> **Your task**:
Report back every line in the data that includes the string "will".

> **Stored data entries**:

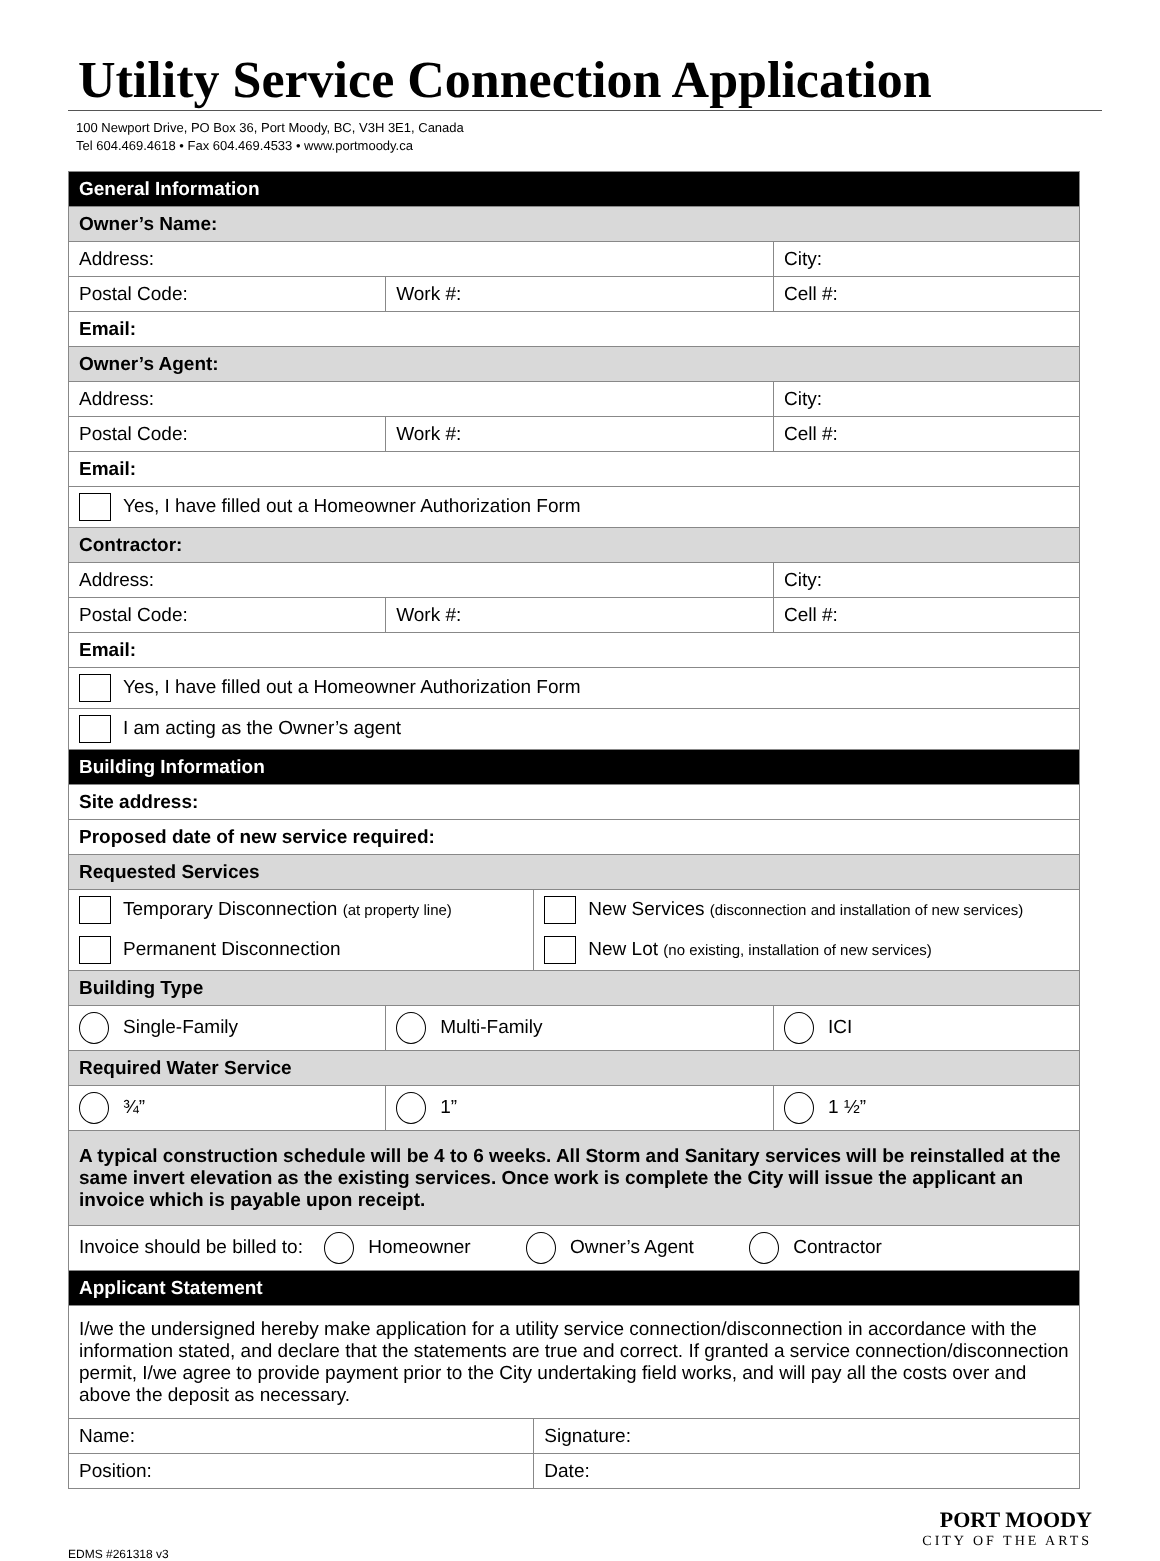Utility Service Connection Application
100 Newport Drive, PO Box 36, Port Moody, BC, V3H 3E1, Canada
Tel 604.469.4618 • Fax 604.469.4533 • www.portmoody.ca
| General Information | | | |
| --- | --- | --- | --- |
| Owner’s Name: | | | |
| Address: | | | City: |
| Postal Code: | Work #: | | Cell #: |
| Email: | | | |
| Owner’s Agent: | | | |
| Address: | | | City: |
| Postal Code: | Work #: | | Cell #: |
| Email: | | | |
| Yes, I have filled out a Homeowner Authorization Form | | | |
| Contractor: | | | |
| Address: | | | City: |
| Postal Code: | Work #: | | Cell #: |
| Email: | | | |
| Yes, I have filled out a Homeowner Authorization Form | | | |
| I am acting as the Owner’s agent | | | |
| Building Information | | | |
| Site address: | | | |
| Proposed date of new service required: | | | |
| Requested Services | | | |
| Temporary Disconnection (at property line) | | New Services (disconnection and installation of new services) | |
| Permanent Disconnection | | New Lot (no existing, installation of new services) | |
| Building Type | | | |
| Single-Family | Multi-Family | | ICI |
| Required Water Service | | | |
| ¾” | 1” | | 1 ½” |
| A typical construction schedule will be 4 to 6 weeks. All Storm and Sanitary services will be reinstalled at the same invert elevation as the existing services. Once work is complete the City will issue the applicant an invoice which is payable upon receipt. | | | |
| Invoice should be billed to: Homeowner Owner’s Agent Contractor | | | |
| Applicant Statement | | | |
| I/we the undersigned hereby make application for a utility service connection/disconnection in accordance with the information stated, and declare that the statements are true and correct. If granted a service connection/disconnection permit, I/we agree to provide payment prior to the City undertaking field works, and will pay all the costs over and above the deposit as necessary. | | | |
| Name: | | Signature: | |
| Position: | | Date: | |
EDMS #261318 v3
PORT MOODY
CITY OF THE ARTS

> **Answer box**:
| A typical construction schedule will be 4 to 6 weeks. All Storm and Sanitary services will be reinstalled at the same invert elevation as the existing services. Once work is complete the City will issue the applicant an invoice which is payable upon receipt. | | | |
| I/we the undersigned hereby make application for a utility service connection/disconnection in accordance with the information stated, and declare that the statements are true and correct. If granted a service connection/disconnection permit, I/we agree to provide payment prior to the City undertaking field works, and will pay all the costs over and above the deposit as necessary. | | | |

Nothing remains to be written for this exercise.